[TEXTE EXTRAIT]:
== == ==

Le projet CubeSat est une nouvelle initiative étudiante financée grâce à la philanthropie de la communauté Aiglon qui permettra aux étudiants d'Aiglon de lancer leur propre satellite en orbite. C'est un projet fascinant et unique qui illustre l'approche expérientielle de l'école.
Cette approche expérientielle de l’apprentissage a pour résultat que les élèves développent un amour intrinsèque pour la matière, un amour qui transparaît vraiment dans les projets scientifiques personnels. « En plus des activités pratiques de routine, tous les élèves de terminale ont une semaine réservée pour mener leurs propres travaux scientifiques individuels », explique M. Bowes Lyon. « Parmi les nombreuses recherches que nous soutenons, on trouve celles qui vont de l’effet du son sur la croissance des plantes à l’analyse des microplastiques présents dans la neige, en passant par les caractéristiques de portance de différentes sections d’ailes, et bien d’autres encore. Ces projets ont nécessité des plates-formes sur mesure, une technologie d’analyse chimique de pointe, des souffleries et mille autres équipements pour permettre aux élèves de poursuivre leurs passions. Certains projets apportent un changement réel dès le départ – par exemple, un étudiant bhoutanais d’Aiglon a étudié la résistance à la flexion des briques de boue composites. Les leçons qui en découlent influenceront le choix des matériaux de construction dans les villages reculés du Bhoutan. »
Ces dernières années, les projets des étudiants ont atteint un tel niveau qu'ils ont été présentés à des concours internationaux. « Chaque année, les étudiants participent à des compétitions STEM telles que les Olympiades des sciences. Nous avons connu des succès notables, certains d'entre eux ayant été sélectionnés pour représenter la Suisse à la finale internationale », déclare M. Bowes Lyon.
Une communauté de soutien
Même si certains projets peuvent paraître « extravagants », l'organisation d'Aiglon permet aux étudiants de bénéficier du soutien nécessaire pour les mener à bien. « Nous avons un bon ratio élèves-enseignants, donc lorsque quelqu'un veut essayer quelque chose d'extrêmement ambitieux, nous pouvons vraiment le soutenir », explique M. Bowes Lyon.
Les départements de mathématiques et de sciences ont également pu compter sur l’aide du réseau Aiglon pour accompagner les étudiants et s’assurer qu’ils réussissent dans ces matières. « L’année dernière, nous avons eu un étudiant qui réalisait un projet d’intrication qui l’obligeait à construire un laser spécialisé », se souvient M. Bowes Lyon. « Au début du projet, il a eu l’occasion de parler avec le professeur Sir Tejinder Virdee, parent d’élève d’un ancien élève et ancien membre du conseil d’administration et figure de proue du CERN. Le professeur Virdee a ensuite mis l’étudiant en contact avec son réseau, au sein duquel se trouvaient des universitaires qui ont pu le conseiller sur la façon de fabriquer le laser TEA dont il aurait besoin dans le cadre de son projet. »

== == ==

[CONSIGNE]:
Reproduisez mot pour mot le passage du texte ci-dessus sur les projets scientifiques des élèves d'Aiglon, de « Le projet CubeSat » à « expérientielle de l'école. ».

== == ==

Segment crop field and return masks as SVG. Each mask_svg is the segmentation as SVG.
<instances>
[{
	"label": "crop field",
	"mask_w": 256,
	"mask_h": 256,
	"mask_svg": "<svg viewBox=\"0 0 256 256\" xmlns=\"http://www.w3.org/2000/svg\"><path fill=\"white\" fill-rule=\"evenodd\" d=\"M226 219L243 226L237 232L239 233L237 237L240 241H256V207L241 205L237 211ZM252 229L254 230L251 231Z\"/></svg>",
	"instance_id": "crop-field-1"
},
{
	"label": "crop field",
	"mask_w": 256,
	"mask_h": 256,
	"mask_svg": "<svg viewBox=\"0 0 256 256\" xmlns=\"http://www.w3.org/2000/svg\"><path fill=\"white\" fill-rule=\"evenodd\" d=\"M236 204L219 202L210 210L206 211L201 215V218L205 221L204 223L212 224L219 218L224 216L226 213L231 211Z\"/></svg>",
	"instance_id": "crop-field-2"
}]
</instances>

== == ==

[CORRIGÉ DE L'EXERCICE]:
Le projet CubeSat est une nouvelle initiative étudiante financée grâce à la philanthropie de la communauté Aiglon qui permettra aux étudiants d'Aiglon de lancer leur propre satellite en orbite. C'est un projet fascinant et unique qui illustre l'approche expérientielle de l'école.